CosmicCleric,
@CosmicCleric@lemmy.world avatar

Part of the thing is humans aren’t rats, so we can’t necessarily extrapolate from rat behavior to humans.

Actually the study was specifically being done to study humans. We are similar enough when it comes to the factors being studied to be able to be used for studying, as the scientists did.

The actual scientist who did the study were confident that the results could be correlated and used for human behavior.

I think it’s safe to say for all of us that we don’t like being crowded in. And when we’re crowded in for a very long time then we get cranky. It’s biological.

And another thing is space is 3-dimensional. If people have spacious apartments and access to good parks and public spaces, we don’t necessarily need as much private acreage.

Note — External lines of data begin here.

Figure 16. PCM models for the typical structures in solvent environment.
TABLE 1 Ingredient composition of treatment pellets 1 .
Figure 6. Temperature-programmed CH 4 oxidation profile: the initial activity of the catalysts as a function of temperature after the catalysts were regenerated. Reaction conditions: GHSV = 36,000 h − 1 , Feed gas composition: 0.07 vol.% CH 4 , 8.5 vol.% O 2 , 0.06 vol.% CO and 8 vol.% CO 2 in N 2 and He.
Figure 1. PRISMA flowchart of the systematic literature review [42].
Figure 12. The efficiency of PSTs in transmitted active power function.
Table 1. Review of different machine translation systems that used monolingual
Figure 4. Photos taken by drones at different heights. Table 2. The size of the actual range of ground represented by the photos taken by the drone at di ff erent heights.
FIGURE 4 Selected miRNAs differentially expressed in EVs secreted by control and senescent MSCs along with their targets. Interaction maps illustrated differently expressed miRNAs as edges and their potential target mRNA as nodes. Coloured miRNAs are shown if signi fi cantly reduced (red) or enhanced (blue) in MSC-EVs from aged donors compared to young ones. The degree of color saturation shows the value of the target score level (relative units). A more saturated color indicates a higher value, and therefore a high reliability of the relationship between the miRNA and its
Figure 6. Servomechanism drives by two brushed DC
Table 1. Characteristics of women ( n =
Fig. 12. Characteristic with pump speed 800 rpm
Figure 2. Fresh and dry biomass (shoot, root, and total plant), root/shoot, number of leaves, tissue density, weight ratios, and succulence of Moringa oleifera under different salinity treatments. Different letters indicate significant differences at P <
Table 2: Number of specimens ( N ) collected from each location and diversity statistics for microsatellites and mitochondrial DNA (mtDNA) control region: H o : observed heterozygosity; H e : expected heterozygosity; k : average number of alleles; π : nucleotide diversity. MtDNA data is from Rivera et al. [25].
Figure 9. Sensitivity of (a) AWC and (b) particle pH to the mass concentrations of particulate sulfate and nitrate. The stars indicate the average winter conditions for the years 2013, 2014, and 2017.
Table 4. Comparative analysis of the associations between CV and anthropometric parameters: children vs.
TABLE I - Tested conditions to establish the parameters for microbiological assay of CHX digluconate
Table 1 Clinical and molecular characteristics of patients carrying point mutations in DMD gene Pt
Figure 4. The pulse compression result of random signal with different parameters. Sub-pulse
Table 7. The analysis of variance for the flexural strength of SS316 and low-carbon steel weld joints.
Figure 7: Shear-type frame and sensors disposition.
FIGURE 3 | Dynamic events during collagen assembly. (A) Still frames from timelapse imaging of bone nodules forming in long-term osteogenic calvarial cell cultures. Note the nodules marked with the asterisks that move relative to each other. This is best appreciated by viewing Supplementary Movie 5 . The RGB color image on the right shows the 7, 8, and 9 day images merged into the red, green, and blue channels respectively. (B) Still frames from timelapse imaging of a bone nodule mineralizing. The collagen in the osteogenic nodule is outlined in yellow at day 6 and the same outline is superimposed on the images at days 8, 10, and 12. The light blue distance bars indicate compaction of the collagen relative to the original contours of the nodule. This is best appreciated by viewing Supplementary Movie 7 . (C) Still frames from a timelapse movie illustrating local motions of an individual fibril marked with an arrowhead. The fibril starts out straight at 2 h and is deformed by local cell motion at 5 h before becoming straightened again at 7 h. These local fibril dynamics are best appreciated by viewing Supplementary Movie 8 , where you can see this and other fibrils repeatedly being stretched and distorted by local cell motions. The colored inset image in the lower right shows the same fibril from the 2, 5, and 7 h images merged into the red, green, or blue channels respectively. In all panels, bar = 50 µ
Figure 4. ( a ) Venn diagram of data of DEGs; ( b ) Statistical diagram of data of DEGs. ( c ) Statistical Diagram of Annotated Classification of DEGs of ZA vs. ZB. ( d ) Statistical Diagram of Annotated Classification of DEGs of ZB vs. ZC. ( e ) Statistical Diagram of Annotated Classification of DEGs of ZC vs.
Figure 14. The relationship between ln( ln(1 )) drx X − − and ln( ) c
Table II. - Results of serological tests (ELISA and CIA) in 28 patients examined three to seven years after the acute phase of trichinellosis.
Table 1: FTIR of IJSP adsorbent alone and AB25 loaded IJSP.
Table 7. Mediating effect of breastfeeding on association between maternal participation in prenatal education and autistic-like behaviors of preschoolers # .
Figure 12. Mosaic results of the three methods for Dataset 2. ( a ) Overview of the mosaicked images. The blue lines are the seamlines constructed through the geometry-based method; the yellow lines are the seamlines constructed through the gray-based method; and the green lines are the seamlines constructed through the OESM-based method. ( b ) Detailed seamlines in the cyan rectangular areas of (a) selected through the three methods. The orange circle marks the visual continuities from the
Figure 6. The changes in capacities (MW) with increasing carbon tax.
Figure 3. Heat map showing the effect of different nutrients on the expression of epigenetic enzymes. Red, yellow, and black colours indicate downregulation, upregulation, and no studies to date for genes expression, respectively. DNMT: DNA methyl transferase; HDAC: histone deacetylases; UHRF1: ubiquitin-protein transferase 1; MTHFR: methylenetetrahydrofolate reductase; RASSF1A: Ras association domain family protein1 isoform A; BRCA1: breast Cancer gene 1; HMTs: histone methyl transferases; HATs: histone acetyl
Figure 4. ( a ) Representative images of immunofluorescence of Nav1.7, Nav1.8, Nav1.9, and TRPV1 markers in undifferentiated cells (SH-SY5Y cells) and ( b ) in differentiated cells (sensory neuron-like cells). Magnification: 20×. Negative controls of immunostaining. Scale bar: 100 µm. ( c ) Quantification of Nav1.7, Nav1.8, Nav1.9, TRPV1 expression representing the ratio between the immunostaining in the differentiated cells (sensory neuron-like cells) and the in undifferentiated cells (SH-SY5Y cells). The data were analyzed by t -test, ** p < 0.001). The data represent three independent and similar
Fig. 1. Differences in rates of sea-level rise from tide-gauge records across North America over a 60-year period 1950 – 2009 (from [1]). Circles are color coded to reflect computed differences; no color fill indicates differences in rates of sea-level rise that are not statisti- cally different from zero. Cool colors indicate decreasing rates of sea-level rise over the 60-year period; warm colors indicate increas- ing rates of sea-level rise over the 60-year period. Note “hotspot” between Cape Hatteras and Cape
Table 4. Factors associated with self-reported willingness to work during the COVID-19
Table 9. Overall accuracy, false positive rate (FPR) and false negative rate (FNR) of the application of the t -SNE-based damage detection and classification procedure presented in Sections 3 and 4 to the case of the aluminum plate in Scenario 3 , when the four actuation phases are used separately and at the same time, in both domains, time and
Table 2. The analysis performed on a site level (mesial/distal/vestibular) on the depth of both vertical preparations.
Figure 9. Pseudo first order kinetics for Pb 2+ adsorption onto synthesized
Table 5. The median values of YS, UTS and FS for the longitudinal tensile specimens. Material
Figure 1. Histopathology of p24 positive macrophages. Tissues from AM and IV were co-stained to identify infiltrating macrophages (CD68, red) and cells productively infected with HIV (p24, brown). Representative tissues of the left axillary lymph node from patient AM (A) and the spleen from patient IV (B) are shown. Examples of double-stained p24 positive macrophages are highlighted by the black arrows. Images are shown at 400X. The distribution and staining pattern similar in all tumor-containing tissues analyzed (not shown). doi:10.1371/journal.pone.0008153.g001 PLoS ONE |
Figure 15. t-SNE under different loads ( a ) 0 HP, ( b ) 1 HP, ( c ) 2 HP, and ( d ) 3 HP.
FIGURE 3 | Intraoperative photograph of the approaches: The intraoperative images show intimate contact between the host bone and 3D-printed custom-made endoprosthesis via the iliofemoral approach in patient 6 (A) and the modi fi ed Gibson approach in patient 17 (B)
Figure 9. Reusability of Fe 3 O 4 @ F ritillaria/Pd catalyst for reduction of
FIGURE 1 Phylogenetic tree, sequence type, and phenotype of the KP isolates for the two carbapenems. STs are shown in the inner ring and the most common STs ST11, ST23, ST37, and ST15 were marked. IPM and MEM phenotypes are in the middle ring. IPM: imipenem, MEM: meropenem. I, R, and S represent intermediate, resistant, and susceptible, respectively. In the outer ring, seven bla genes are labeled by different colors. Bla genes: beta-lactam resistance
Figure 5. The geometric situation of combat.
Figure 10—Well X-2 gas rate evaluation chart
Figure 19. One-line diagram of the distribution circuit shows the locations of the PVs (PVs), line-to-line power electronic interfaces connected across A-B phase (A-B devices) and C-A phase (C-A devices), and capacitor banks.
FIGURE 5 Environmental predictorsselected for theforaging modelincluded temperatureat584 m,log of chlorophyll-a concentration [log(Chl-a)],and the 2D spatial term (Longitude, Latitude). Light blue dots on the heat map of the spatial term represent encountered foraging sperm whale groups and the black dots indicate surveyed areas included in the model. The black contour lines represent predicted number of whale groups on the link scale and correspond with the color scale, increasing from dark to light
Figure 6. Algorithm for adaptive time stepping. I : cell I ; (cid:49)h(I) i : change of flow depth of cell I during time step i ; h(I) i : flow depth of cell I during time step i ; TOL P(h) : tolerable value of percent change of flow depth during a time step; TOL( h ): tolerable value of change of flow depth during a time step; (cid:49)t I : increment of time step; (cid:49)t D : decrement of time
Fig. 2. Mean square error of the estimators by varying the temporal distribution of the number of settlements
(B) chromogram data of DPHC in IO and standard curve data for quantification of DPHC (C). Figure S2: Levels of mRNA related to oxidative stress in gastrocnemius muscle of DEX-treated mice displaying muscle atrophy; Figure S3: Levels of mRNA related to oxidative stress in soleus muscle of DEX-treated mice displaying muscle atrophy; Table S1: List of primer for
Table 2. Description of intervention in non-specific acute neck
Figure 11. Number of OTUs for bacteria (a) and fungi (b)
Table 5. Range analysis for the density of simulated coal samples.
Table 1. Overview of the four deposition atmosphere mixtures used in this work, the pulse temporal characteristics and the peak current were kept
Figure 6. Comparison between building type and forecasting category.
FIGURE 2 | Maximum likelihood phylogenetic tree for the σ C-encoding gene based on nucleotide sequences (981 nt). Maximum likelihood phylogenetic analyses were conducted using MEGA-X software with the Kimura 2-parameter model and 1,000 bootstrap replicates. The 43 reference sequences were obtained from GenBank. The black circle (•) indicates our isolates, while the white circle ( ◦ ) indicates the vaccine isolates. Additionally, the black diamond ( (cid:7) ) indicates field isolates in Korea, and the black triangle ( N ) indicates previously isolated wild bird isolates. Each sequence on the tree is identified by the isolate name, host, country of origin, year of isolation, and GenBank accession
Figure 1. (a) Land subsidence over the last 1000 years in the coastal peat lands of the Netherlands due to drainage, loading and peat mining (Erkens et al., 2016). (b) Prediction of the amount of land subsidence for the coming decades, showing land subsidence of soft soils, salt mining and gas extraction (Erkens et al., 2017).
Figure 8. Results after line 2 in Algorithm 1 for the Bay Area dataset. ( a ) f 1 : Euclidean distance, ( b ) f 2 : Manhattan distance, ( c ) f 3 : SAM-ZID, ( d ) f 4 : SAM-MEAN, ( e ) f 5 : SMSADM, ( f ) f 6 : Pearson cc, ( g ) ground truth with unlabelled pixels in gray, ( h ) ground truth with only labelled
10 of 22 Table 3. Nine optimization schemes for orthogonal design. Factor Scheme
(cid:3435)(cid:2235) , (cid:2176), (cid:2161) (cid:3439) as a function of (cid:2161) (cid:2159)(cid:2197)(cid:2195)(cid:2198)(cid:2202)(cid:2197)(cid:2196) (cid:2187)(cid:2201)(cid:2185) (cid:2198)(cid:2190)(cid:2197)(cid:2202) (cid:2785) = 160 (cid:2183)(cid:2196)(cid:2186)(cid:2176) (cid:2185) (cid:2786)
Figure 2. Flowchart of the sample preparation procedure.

The experiment actually had the rat cages set up with up and downs areas and small cordoned off areas as well. Some of what they found was just the congestion of moving around from area to area was enough to cause conflict.

And a final thing is different people have different preferences. Some people enjoy and prefer those tiny houses. Some people prefer a homestead with acreage. Some people are happy with a condo in a high-rise. Some people want a rowhouse with a little space for a garden in the back.

I honestly don’t think you can be confident in saying that long-term crowding would only affect a small subset of humans though, because of human nature, that affects, well, all humans.

You crowd us in too much and we don’t like it, and we act upon it. And that tolerance between the two ends on the bell curve of people’s crowding tolerance is not that great.